But the temptation to avoid an asset write-down is a strong one, because once an asset write-down is reported, the value of plan holdings drop, exposing plan fiduciaries to consequences they would rather avoid. Chief among these adverse consequences is that an asset write-down requires marking the assets to market. This decreases collateral value used for leveraged trades. So if collateral decreases, the fund may be required to sell assets to maintain required leverage limits. Decreased collateral value also impacts any discounted cash flow analysis the fund may undertake.
This is precisely what happened in Sept. 2022 in the UK in the LDI market. the budget proposed by then prime-minister Liz Truss caused the UK bond (gilt) yields to explode higher. This, in turn, caused collateral value in leveraged LDI trades to become less valuable and collapse, jeopardizing the entire LDI market. No small thing.
But while the temptation to avoid asset write-down (to avoid collateral value decrease) is high–that strategy only works in transitory markets, where a value bounce-back is foreseeable. However, in today’s market, no reliable indicators suggest that market stability is anywhere on the horizon. Rather, failures are looming almost daily.
THE FAILURE OF LEHMAN BROTHERS
Lehman Brothers is the infamous poster child for an asset manager choosing a head-in-the-sand approach re: asset values that were dropping across the board.

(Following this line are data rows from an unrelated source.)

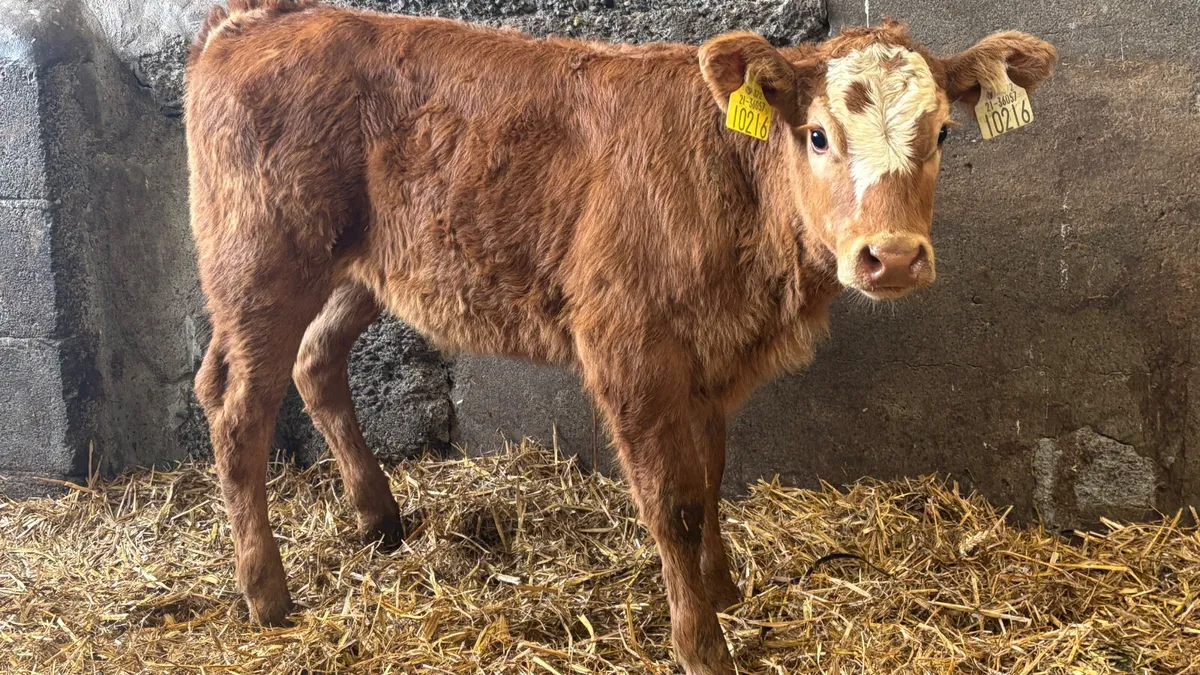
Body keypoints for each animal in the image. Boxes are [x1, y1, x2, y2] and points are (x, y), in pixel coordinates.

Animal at [185, 2, 1056, 672]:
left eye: (943, 134)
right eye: (816, 134)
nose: (894, 256)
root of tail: (261, 17)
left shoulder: (711, 352)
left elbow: (709, 479)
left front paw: (725, 588)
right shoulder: (627, 345)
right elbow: (669, 500)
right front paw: (702, 643)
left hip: (361, 265)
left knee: (315, 361)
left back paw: (379, 519)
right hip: (261, 254)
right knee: (236, 401)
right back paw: (267, 594)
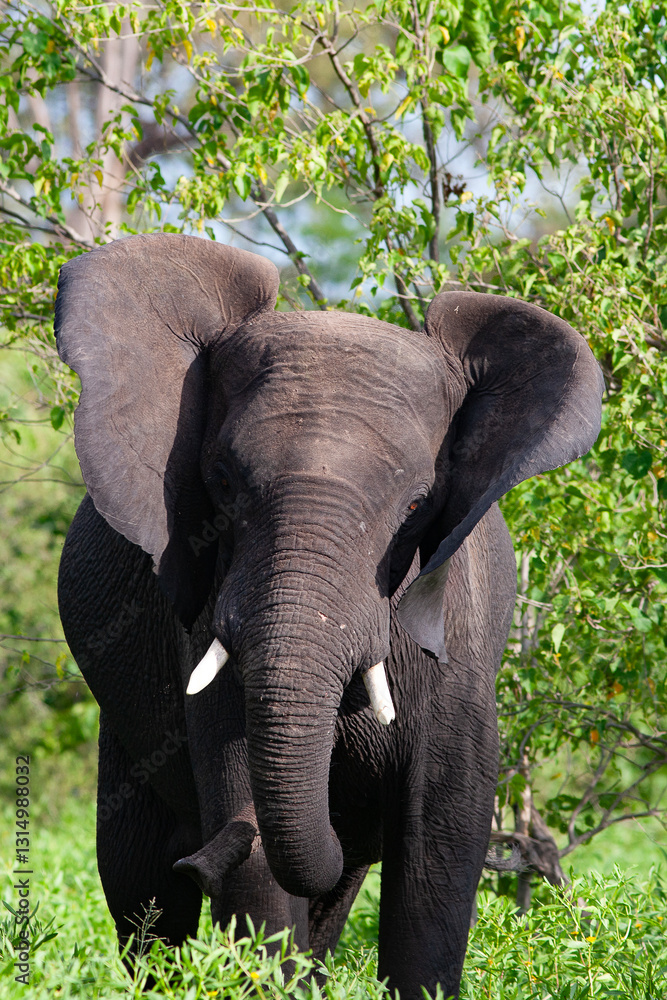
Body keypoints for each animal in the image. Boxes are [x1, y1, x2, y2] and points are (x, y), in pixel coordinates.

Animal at [55, 233, 603, 999]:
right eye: (220, 481)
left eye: (416, 504)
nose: (203, 855)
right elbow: (253, 851)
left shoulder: (460, 650)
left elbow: (436, 859)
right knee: (143, 887)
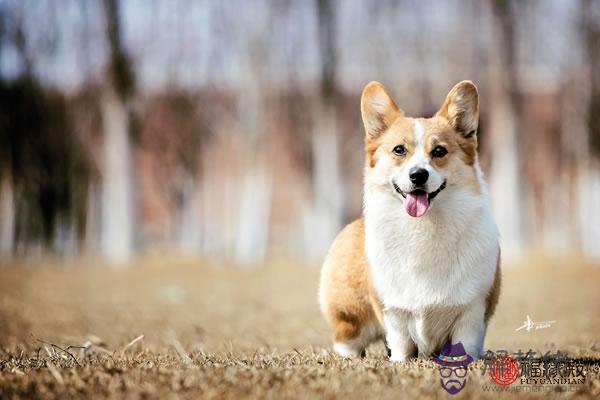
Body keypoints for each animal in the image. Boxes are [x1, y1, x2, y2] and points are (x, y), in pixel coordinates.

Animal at [318, 79, 502, 360]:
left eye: (439, 151)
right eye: (399, 150)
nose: (418, 175)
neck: (423, 228)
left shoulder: (472, 310)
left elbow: (465, 342)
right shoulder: (394, 311)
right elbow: (401, 342)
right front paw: (400, 362)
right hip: (350, 316)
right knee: (347, 341)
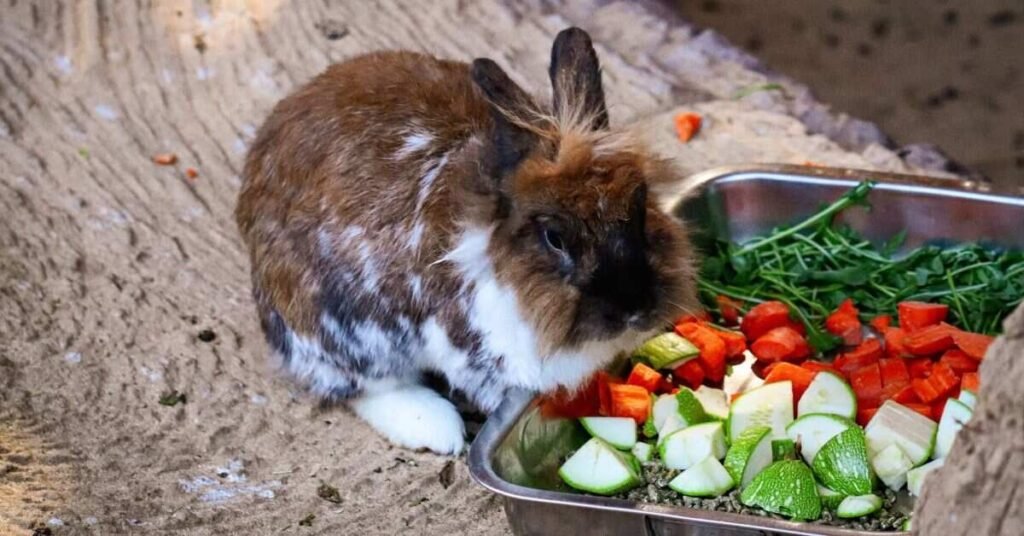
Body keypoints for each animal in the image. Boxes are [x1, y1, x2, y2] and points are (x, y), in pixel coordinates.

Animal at [235, 27, 699, 455]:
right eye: (555, 237)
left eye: (640, 205)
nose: (634, 309)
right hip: (341, 329)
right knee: (361, 386)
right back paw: (437, 429)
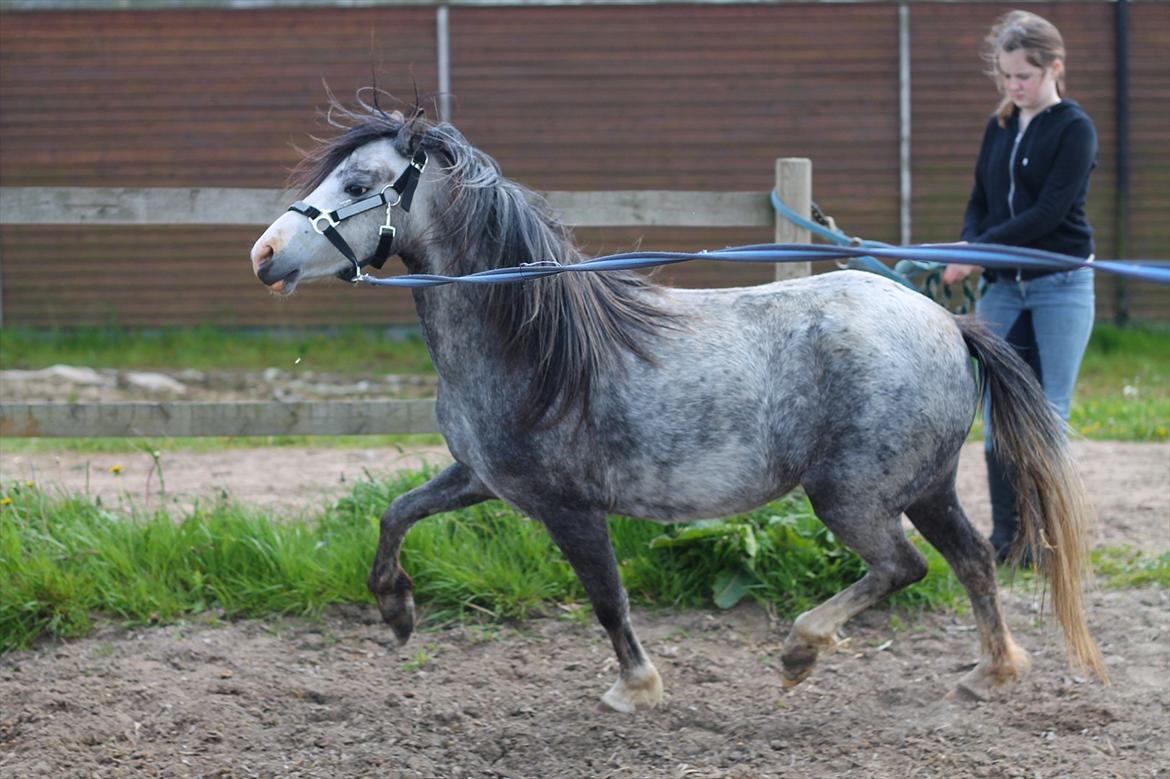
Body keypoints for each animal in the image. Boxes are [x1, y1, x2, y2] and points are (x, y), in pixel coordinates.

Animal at [249, 100, 1104, 706]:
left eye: (359, 185)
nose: (264, 254)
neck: (536, 348)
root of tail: (947, 320)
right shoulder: (483, 479)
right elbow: (395, 512)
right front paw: (396, 611)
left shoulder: (567, 507)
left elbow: (607, 599)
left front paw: (636, 687)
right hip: (926, 486)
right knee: (972, 560)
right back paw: (991, 674)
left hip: (852, 496)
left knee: (904, 565)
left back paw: (800, 651)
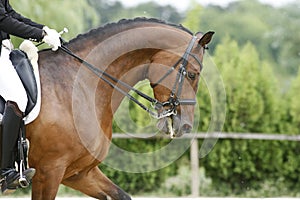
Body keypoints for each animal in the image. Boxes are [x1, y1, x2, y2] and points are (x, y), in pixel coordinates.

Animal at [25, 18, 213, 199]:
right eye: (192, 74)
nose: (186, 126)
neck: (79, 84)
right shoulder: (49, 171)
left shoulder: (78, 173)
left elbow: (121, 195)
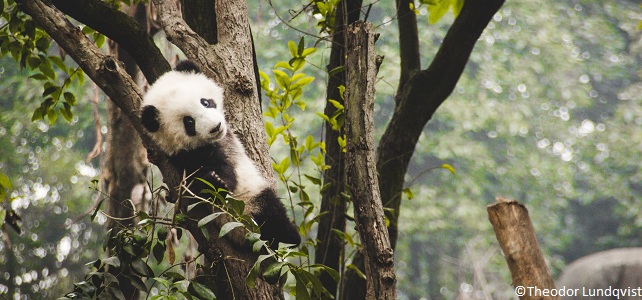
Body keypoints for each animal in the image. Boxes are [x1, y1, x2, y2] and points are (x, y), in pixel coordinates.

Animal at [140, 60, 300, 246]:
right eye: (189, 122)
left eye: (205, 102)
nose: (216, 127)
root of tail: (243, 232)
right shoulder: (187, 155)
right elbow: (209, 177)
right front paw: (215, 180)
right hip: (250, 202)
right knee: (272, 211)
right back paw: (291, 235)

By mid-2007, the quality and value of Lehman’s asset holdings were under scrutiny. So its management team evaluated ways to reduce its dangerously high leverage. But Lehman found itself with a dilemma. It did not want to raise capital on public markets, lest it send a signal of weakness to the market.
But reducing leverage through asset sales was equally problematic: it could not sell assets without doing an asset write-down to fair market value, because, of course, no one would buy those assets at anything other than fair value. And recognition of those asset losses would undermine the collateral value of the firm’s remaining assets that it used for repo market financing.
Lehman kept the valuation ruse as long as possible without doing an asset write-down. But as everyone now knows, its massive leverage in low-quality CDO and MBS bonds ultimately exposed Lehman for the fraud it was–and the rest is history.
This problem likely exists on a massive scale in asset management today. No one wants to do an asset write-down and expose the low quality of its assets. So, reports regularly rely on “net asset value” (which is no statement of fair value at all) rather than report actual fair value.
Doing this in the context of a pension investment is a violation of fiduciary duty.